ÉNONCÉ A: Reproduisez à l'identique, s'il vous plaît, tout ce qui va du début des lignes de données jusqu'à la ligne contenant "れていますが、あくまで道路運送車両法上の区別であり", bornes incluses, en laissant les images de côté.

EXTRAIT DU TEXTE:
========================================

VDS leva un sourcil, lui fit la leçon, en aparté, mais indiqua qu’il voulait le garder. Mais la concurrence pointait : Stuttgart, dirigé par Arie Haan, Bologne et Bergame, contactés par Vandereycken, ex-FC Gênes. Pas d’arrêt Bosman à l’époque, mais la règle du quota : Stef valait deux millions de francs suisses (50 belges). Les Allemands en proposèrent 35, refus de VDS, et les Italiens 50.

 » J’ai signé pour quatre ans à Bologne. Un an plus tard, le quota changea et Grün rejoignit Parme pour 75. Bologne est belle, ambiance, pâtes vertes… J’y garde des amis. Entre le président Carioni et moi, ça marchait. Je me souviens d’un dialogue mi-sérieux, mi-comique au téléphone : en stage, resté seul à l’hôtel, les autres étaient à la messe, je réceptionne le président : – Pronto… je suis seul, signore presidente

-Vous n’êtes pas à la messe ?

-Pas dans mes convictions, presidente…

-Mais chacun doit aller à la messe Stefano…

-Je ne changerai pas, presidente. On n’est pas catholique dans la famille, pas de mariage à l’église et pas d’enfants baptisés.

Mon seul problème à Bologne, c’était l’entraîneur Maifredi, très coté à l’époque. Il disposait de trois étrangers mais ne cachait pas sa préférence pour onze Italiens. Il m’a pourtant souvent aligné, mais rarement les deux autres. Assez crispant. Lorsque le président sut que l’année suivante, Maifredi irait à La Juve, il proposa de me louer une saison à un club de mon choix et de revenir après un an « .

Meilleur joueur du Portugal

 » Monsieur Vanden Stock m’avait dit que je restais le bienvenu. Au Heysel, côte à côte aux toilettes, on évoqua même une location, mais Porto, via D’Onofrio, fit une offre à titre définitif. Quitter l’Italie ne m’emballait pas, mais le standing européen de Porto m’impressionnait. Moins intéressant pour le portefeuille, mais quelle saison ! Anderlecht 85-86 et Porto 89-90 furent supers.

========================================

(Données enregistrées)
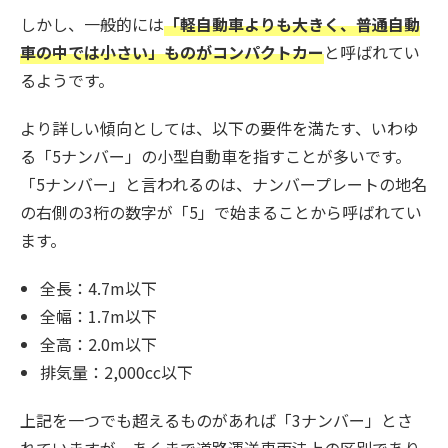
しかし、一般的には
「軽自動車よりも大きく、普通自動
車の中では小さい」ものがコンパクトカー
と呼ばれてい
るようです。
より詳しい傾向としては、以下の要件を満たす、いわゆ
る「5ナンバー」の小型自動車を指すことが多いです。
「5ナンバー」と言われるのは、ナンバープレートの地名
の右側の3桁の数字が「5」で始まることから呼ばれてい
ます。
全長：4.7m以下
全幅：1.7m以下
全高：2.0m以下
排気量：2,000cc以下
上記を一つでも超えるものがあれば「3ナンバー」とさ
れていますが、あくまで道路運送車両法上の区別であり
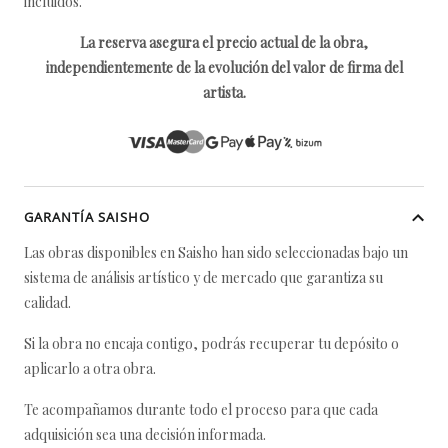
incluidos.
La reserva asegura el precio actual de la obra,
independientemente de la evolución del valor de firma del
artista.
GARANTÍA SAISHO
Las obras disponibles en Saisho han sido seleccionadas bajo un
sistema de análisis artístico y de mercado que garantiza su
calidad.
Si la obra no encaja contigo, podrás recuperar tu depósito o
aplicarlo a otra obra.
Te acompañamos durante todo el proceso para que cada
adquisición sea una decisión informada.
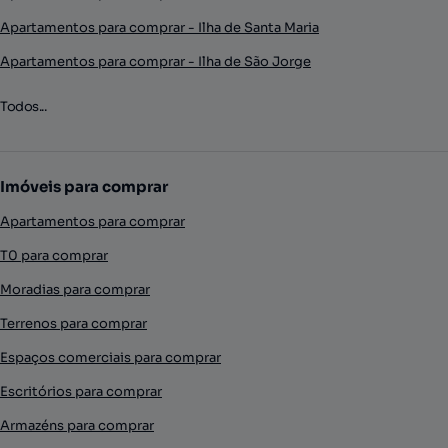
Apartamentos para comprar - Ilha de Santa Maria
Apartamentos para comprar - Ilha de São Jorge
Todos...
Imóveis para comprar
Apartamentos para comprar
T0 para comprar
Moradias para comprar
Terrenos para comprar
Espaços comerciais para comprar
Escritórios para comprar
Armazéns para comprar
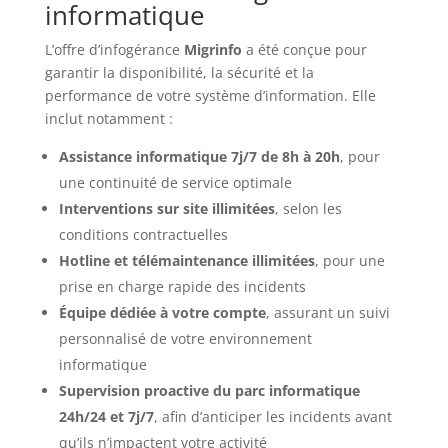
informatique
L’offre d’infogérance
Migrinfo
a été conçue pour
garantir la disponibilité, la sécurité et la
performance de votre système d’information. Elle
inclut notamment :
Assistance informatique 7j/7 de 8h à 20h
, pour
une continuité de service optimale
Interventions sur site illimitées
, selon les
conditions contractuelles
Hotline et télémaintenance illimitées
, pour une
prise en charge rapide des incidents
Équipe dédiée à votre compte
, assurant un suivi
personnalisé de votre environnement
informatique
Supervision proactive du parc informatique
24h/24 et 7j/7
, afin d’anticiper les incidents avant
qu’ils n’impactent votre activité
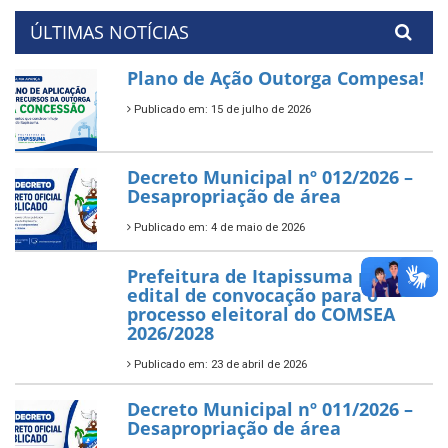
ÚLTIMAS NOTÍCIAS
Plano de Ação Outorga Compesa!
Publicado em: 15 de julho de 2026
Decreto Municipal nº 012/2026 –
Desapropriação de área
Publicado em: 4 de maio de 2026
Prefeitura de Itapissuma publica
edital de convocação para o
processo eleitoral do COMSEA
2026/2028
Publicado em: 23 de abril de 2026
Decreto Municipal nº 011/2026 –
Desapropriação de área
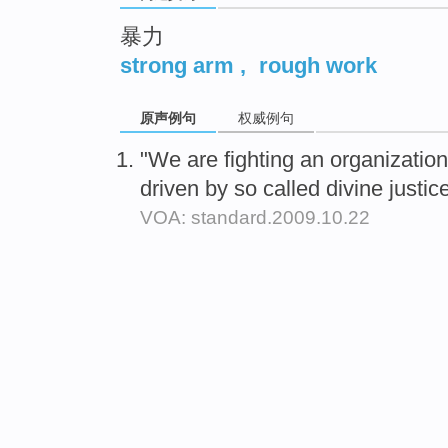
top
暴力
strong arm
,
rough work
原声例句
权威例句
"We are fighting an organizati
driven by so called divine justic
VOA: standard.2009.10.22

========================================

ÉNONCÉ B: Renvoyez sans rien modifier le passage de l'extrait sur la carrière du joueur qui va de "-Vous n’êtes pas" jusqu'à "pas d’enfants baptisés.", ces deux bornes comprises.

RÉPONSE ATTENDUE A:
しかし、一般的には
「軽自動車よりも大きく、普通自動
車の中では小さい」ものがコンパクトカー
と呼ばれてい
るようです。
より詳しい傾向としては、以下の要件を満たす、いわゆ
る「5ナンバー」の小型自動車を指すことが多いです。
「5ナンバー」と言われるのは、ナンバープレートの地名
の右側の3桁の数字が「5」で始まることから呼ばれてい
ます。
全長：4.7m以下
全幅：1.7m以下
全高：2.0m以下
排気量：2,000cc以下
上記を一つでも超えるものがあれば「3ナンバー」とさ
れていますが、あくまで道路運送車両法上の区別であり

RÉPONSE ATTENDUE B:
-Vous n’êtes pas à la messe ?

-Pas dans mes convictions, presidente…

-Mais chacun doit aller à la messe Stefano…

-Je ne changerai pas, presidente. On n’est pas catholique dans la famille, pas de mariage à l’église et pas d’enfants baptisés.